Isoproterenol induces mitogenesis in MCT and LLC-PK₁ tubular cells

This study assessed the effects of exogenous isoproterenol on the proliferation of the proximal tubular cell lines MCT and LLC-PK₁. Both cell lines express β-adrenergic receptors as demonstrated by Scatchard analysis of binding data, receptor-cross linking studies, and mRNA expression for β₂-adrenergic receptors, Isoproterenol (10^-7 M) for 15 min stimulated the formation of intracellular cAMP in MCT cells (controls, 8.0 ± 0.7; isoproterenol, 12.6 ± 0.89 fmol of cAMP/μg of protein; P < 0.01). This effect was blocked by the β-receptor antagonist propranolol (10^-6 M). Isoproterenol, in a dose-dependent manner, also induced proliferation in MCT and LLC-PK₁ cells, as measured by (³H)thymidine incorporation and direct cell counts.
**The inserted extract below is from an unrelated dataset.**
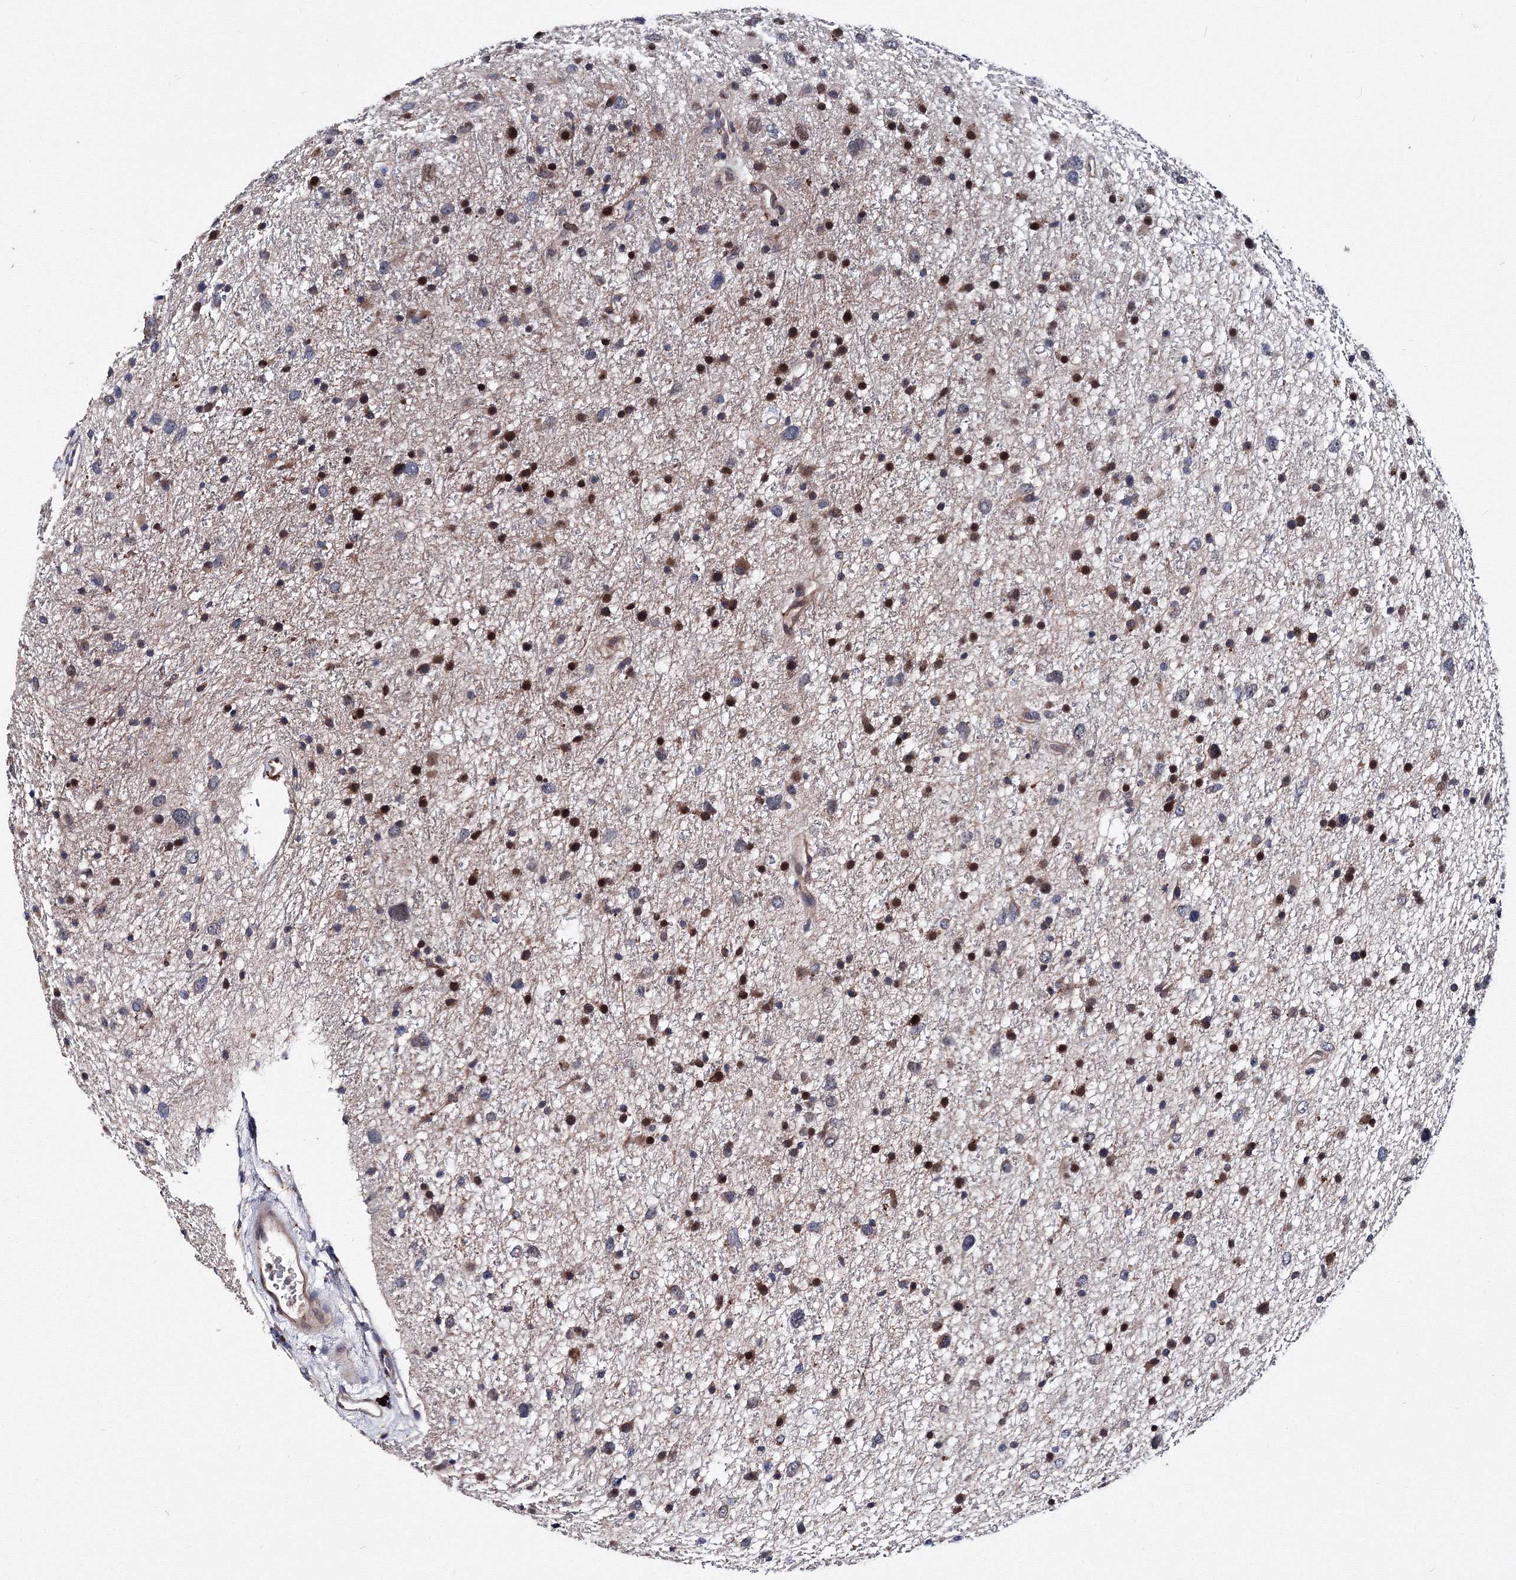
{"staining": {"intensity": "moderate", "quantity": "<25%", "location": "nuclear"}, "tissue": "glioma", "cell_type": "Tumor cells", "image_type": "cancer", "snomed": [{"axis": "morphology", "description": "Glioma, malignant, Low grade"}, {"axis": "topography", "description": "Cerebral cortex"}], "caption": "Brown immunohistochemical staining in malignant glioma (low-grade) reveals moderate nuclear positivity in approximately <25% of tumor cells. (brown staining indicates protein expression, while blue staining denotes nuclei).", "gene": "PHYKPL", "patient": {"sex": "female", "age": 39}}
Time-course experiments demonstrated maximal mitogenesis 48 h after a single dose of 10^-7 M isoproterenol. This mitogenic effect was mimicked by a stable cAMP analog or cholera toxin, but not by a cGMP analog, indicating that the isoproterenol-mediated growth effects are likely caused by cAMP. These results provide evidence that isoproterenol is a mitogenic growth factor for cultured proximal tubular cells. These findings may be important in the growth mechanisms involved in the proliferative remodeling of injured tubules after acute renal failure.